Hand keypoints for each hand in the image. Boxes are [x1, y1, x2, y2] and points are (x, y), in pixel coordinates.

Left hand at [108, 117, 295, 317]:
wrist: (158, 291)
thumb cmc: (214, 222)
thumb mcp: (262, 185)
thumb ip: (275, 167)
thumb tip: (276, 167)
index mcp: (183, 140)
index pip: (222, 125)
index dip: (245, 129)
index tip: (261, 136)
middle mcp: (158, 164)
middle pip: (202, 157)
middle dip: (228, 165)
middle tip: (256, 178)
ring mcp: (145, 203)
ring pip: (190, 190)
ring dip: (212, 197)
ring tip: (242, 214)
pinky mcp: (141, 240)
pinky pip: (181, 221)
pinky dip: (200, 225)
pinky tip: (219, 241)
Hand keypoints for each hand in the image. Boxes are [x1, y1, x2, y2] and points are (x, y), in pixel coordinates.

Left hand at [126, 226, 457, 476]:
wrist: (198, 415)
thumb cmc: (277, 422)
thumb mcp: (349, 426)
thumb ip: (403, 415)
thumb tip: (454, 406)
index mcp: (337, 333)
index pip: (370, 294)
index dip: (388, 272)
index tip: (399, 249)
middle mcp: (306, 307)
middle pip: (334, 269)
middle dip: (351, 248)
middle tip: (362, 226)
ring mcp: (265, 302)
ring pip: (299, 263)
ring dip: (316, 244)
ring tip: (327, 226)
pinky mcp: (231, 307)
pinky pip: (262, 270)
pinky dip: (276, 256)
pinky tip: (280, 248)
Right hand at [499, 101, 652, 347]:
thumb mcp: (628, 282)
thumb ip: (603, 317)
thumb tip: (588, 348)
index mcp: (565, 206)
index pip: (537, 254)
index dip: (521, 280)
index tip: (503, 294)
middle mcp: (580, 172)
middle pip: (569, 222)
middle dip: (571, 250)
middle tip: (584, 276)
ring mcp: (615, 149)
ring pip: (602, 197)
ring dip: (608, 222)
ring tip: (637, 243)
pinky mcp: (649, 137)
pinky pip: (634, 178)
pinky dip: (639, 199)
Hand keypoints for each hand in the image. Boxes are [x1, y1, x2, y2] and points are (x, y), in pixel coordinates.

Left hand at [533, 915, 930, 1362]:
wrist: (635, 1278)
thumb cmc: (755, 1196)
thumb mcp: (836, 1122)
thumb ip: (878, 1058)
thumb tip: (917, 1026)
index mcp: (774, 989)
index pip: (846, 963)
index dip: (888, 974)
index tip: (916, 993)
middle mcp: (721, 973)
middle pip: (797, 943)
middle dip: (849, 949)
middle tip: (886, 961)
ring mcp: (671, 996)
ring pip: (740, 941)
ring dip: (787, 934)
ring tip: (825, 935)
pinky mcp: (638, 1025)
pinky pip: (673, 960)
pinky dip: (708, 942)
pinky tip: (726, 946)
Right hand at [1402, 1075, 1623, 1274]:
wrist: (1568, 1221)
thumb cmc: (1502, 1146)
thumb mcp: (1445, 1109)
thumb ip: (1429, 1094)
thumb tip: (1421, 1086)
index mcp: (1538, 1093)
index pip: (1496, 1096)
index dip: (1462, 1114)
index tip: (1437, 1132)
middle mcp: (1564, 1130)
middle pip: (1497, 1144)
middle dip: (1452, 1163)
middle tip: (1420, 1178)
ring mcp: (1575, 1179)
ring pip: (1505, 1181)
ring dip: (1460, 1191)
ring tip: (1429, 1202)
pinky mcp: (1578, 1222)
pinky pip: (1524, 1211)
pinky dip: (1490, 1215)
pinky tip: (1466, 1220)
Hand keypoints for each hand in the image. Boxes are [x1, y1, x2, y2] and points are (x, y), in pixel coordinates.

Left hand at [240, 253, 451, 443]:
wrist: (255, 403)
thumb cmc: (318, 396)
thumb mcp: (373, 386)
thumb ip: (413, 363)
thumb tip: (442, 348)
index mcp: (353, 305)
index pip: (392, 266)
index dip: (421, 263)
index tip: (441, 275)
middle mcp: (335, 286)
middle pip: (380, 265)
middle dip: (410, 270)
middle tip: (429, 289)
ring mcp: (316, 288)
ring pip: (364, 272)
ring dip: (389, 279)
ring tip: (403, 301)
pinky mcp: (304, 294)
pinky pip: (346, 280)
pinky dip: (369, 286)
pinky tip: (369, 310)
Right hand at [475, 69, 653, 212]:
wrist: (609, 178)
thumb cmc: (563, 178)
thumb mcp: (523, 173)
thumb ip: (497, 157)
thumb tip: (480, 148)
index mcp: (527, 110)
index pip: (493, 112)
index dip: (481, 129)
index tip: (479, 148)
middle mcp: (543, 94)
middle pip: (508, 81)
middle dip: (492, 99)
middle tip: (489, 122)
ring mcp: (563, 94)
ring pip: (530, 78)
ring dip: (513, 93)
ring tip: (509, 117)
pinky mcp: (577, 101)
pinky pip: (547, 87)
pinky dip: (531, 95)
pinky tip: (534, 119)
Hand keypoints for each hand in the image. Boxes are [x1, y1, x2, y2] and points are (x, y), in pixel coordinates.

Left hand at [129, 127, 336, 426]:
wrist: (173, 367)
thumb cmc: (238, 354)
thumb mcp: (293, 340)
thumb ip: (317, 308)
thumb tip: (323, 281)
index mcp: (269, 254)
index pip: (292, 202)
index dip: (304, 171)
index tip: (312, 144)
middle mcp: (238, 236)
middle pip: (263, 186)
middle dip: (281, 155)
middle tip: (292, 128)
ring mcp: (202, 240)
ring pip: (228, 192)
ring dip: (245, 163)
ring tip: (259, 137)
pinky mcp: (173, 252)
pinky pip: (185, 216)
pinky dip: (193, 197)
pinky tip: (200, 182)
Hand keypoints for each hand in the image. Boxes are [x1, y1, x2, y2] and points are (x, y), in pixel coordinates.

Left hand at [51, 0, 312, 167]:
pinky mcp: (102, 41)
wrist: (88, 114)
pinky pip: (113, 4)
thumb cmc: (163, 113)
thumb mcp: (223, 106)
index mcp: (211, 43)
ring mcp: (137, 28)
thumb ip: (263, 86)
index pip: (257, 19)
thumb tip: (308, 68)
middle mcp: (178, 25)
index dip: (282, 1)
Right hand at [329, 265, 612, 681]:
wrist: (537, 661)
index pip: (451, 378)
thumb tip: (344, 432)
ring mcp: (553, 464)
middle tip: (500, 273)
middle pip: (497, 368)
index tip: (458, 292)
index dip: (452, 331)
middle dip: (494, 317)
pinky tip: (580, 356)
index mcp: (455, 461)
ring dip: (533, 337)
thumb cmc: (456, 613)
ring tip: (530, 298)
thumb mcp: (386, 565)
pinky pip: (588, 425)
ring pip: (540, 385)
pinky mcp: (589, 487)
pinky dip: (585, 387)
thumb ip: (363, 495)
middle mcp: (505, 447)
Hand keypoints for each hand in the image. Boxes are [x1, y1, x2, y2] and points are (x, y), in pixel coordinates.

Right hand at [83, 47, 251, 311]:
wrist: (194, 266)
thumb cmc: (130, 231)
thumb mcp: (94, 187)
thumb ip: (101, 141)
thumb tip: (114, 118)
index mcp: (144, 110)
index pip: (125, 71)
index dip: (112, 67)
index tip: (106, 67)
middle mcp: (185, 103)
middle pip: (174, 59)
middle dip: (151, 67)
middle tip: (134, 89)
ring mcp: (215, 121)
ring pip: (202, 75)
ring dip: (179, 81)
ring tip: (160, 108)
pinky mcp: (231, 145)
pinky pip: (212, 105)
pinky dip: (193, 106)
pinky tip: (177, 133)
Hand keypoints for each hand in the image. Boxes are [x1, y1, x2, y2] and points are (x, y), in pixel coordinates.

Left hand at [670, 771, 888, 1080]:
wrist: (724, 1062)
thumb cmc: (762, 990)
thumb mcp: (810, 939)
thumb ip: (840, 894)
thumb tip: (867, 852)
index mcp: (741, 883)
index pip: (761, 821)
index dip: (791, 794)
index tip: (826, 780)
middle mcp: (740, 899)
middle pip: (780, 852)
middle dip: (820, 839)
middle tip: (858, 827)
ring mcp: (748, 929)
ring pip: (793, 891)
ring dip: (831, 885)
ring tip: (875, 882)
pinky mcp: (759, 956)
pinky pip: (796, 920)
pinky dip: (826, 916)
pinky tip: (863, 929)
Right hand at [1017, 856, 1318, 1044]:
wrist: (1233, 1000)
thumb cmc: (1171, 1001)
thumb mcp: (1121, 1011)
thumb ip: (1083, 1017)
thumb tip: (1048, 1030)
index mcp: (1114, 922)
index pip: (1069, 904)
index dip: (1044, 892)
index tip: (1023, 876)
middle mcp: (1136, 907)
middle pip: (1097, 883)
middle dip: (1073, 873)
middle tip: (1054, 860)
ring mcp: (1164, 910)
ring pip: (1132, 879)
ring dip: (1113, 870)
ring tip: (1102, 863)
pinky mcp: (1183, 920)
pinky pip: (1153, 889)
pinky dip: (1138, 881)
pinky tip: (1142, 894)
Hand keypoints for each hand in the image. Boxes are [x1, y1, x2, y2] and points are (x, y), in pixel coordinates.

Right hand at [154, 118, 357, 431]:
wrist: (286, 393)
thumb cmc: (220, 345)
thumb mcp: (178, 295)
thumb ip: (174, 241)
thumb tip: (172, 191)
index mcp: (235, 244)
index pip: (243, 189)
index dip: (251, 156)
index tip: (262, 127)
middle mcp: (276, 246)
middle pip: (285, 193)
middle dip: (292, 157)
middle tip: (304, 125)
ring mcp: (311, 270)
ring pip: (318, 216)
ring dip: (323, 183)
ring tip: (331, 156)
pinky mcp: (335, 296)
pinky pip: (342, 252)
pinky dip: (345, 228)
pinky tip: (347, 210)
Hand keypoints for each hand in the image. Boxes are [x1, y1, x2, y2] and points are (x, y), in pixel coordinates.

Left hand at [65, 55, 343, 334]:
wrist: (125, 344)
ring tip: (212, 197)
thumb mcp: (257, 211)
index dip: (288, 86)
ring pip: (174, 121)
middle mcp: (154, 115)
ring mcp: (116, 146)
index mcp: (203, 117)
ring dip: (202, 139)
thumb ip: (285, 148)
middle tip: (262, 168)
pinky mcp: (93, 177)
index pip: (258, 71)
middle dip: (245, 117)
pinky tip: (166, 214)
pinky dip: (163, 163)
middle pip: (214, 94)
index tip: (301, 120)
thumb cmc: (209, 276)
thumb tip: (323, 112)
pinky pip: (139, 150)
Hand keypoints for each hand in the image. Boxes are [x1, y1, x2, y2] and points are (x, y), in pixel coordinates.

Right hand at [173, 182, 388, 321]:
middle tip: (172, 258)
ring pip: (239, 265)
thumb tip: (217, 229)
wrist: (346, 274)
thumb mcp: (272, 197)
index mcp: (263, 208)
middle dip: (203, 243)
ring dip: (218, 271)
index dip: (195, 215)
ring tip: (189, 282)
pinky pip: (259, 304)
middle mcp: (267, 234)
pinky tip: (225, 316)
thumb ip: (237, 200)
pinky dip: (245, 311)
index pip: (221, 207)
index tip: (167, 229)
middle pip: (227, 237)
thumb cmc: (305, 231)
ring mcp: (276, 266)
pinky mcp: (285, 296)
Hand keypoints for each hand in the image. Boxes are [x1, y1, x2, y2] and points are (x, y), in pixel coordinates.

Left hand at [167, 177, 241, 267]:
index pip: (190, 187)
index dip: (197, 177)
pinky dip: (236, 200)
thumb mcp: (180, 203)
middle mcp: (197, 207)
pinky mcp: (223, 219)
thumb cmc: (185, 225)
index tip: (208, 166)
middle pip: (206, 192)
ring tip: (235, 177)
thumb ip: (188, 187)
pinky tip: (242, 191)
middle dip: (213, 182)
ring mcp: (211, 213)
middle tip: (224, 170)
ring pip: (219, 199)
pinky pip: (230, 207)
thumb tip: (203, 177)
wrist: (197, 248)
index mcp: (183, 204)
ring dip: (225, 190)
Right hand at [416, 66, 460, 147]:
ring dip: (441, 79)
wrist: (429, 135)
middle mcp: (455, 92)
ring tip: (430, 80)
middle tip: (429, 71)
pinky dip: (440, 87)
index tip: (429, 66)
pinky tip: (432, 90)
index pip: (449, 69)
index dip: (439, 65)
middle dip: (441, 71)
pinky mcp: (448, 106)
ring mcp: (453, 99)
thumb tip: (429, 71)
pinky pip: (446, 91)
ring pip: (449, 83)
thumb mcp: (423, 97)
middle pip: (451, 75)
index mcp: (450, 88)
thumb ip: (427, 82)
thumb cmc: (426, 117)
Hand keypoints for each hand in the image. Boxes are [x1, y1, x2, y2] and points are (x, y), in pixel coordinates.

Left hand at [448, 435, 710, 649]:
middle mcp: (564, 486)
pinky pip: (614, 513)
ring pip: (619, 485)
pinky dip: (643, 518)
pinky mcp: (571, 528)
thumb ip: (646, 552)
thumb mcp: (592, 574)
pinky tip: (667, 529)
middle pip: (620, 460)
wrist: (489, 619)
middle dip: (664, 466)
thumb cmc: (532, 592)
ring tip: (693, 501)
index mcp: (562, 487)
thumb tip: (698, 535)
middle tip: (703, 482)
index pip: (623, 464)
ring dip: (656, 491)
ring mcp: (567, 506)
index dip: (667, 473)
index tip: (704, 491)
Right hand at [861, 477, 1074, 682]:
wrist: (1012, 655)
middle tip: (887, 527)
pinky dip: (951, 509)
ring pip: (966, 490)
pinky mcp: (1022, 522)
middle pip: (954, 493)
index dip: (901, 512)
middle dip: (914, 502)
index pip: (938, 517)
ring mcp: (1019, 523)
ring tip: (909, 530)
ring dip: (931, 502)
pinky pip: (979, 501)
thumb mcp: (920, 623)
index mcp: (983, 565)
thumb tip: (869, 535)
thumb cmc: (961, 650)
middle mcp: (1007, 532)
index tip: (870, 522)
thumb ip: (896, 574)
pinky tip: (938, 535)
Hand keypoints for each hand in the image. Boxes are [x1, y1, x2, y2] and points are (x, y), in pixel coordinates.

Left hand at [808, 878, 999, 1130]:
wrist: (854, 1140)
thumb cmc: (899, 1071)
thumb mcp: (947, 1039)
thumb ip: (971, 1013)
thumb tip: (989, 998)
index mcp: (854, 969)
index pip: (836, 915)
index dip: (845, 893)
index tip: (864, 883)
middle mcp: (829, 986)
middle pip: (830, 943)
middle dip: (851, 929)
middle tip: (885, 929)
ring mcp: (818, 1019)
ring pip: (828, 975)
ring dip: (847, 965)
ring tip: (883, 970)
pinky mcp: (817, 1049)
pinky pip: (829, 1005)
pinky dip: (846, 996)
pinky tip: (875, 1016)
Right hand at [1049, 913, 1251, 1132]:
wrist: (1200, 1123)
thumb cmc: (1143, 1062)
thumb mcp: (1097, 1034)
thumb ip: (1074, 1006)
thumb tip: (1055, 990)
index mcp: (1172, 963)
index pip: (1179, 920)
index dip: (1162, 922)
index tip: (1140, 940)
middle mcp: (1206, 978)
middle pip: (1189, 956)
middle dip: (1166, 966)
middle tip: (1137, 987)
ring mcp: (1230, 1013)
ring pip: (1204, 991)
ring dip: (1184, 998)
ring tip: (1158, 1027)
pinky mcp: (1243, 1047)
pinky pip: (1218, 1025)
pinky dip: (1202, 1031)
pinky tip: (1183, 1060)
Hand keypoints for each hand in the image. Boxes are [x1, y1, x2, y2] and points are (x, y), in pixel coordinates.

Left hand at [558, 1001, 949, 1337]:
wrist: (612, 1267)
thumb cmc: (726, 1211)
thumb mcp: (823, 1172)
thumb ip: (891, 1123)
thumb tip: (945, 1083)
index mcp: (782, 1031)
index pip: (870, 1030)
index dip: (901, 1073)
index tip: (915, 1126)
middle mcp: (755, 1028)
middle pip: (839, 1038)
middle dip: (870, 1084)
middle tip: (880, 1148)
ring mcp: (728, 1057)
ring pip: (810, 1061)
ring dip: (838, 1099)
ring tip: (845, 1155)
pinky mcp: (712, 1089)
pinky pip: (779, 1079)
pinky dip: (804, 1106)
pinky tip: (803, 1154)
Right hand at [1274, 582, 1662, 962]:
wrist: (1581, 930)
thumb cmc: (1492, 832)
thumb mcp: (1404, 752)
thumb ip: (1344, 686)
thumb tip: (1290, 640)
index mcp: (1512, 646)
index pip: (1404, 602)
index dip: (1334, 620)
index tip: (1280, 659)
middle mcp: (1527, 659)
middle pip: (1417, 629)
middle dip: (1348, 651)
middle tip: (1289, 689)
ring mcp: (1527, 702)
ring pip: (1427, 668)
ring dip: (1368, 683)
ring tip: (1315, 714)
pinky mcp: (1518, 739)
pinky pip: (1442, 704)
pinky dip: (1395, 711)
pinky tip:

::::

- [PROBLEM DESCRIPTION]
Copy exactly the stretch of data above from the line with "ring pip: (174, 121)" through the line with "index tip: (301, 120)", and omit all other lines.

- [EXERCISE ANSWER]
ring pip: (174, 121)
middle mcp: (154, 115)
ring mcp: (116, 146)
index mcp: (203, 117)
ring dip: (202, 139)
thumb ip: (285, 148)
middle tip: (262, 168)
pinky mcp: (93, 177)
index pip: (258, 71)
middle dip: (245, 117)
pinky tip: (166, 214)
pinky dip: (163, 163)
middle pip: (214, 94)
index tip: (301, 120)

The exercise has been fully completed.